The big kicker comes in that this virus, although usually annoying and short lived for healthy children, can really cause a problem for infants and young children that were born premature, have heart disease, lung disease, or certain types of problems with their immune system. But unfortunately, having a healthy robust young child is not a free pass when it comes to RSV – sometimes these children develop severe disease too.
fact #2: Preventing RSV is no different than preventing a cold
So, is there anything we can do to keep this virus at bay?
- Washing hands well and often
- Wiping down common surfaces with an antiviral wipe
- Try to wash your hands after having any contact with someone who has cold symptoms
- If older school-age kids get a cold, try to keep them away from any younger siblings – especially infants – as much as is realistic – until their symptoms pass
fact #3: Antibiotics are not the answer for treating RSV
And what do we do if our child gets a bad cold and we suspect they have RSV?
Gratefully, most cases of RSV are mild and require no specific treatment from doctors. Antibiotics aren’t used because RSV is a virus and antibiotics are only effective against bacteria. At home, make your child as comfortable as possible.
- Provide plenty of fluids
- To help your child breathe easier, use a cool mist humidifier
- Use nasal saline to the nose – ideally before he/she is going to eat or lay down to sleep – followed by the use of a nasal aspirator. This is our way of blowing their nose as the young ones can’t do this on their own.

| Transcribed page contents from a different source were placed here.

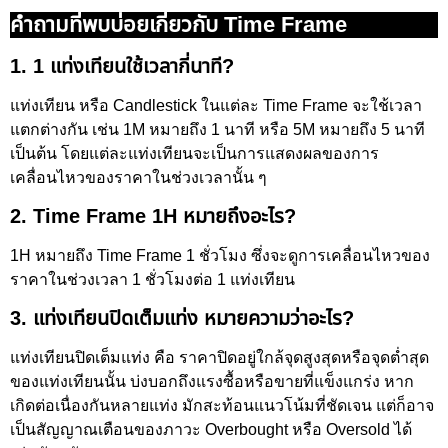
คำถามที่พบบ่อยเกี่ยวกับ Time Frame
1. 1 แท่งเทียนใช้เวลากี่นาที?
แท่งเทียน หรือ Candlestick ในแต่ละ Time Frame จะใช้เวลา
แตกต่างกัน เช่น 1M หมายถึง 1 นาที หรือ 5M หมายถึง 5 นาที
เป็นต้น โดยแต่ละแท่งเทียนจะเป็นการแสดงผลของการ
เคลื่อนไหวของราคาในช่วงเวลานั้น ๆ
2. Time Frame 1H หมายถึงอะไร?
1H หมายถึง Time Frame 1 ชั่วโมง ซึ่งจะดูการเคลื่อนไหวของ
ราคาในช่วงเวลา 1 ชั่วโมงต่อ 1 แท่งเทียน
3. แท่งเทียนปิดเต็มแท่ง หมายความว่าอะไร?
แท่งเทียนปิดเต็มแท่ง คือ ราคาปิดอยู่ใกล้จุดสูงสุดหรือจุดต่ำสุด
ของแท่งเทียนนั้น บ่งบอกถึงแรงซื้อหรือขายที่แข็งแกร่ง หาก
เกิดต่อเนื่องกันหลายแท่ง มักสะท้อนแนวโน้มที่ชัดเจน แต่ก็อาจ
เป็นสัญญาณเตือนของภาวะ Overbought หรือ Oversold ได้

- Treat a fever by using acetaminophen or ibuprofen (if the child is older than 6 months of age). Aspirin should not be used in children as it has been associated with Reye syndrome, a life-threatening illness.
fact #4: RSV can be very dangerous, especially to younger children or those with an underlying health issue. Seek immediate help if your child exhibits any of the following:
- Rapid breathing or labored breathing
- Signs of dehydration
- A child that is severely irritable or inactive
- If fingernails or lips appear blue
- High fever and looks very sick
Please keep in mind that if you are unsure about your child’s health – please call your child’s doctor or set up an appointment.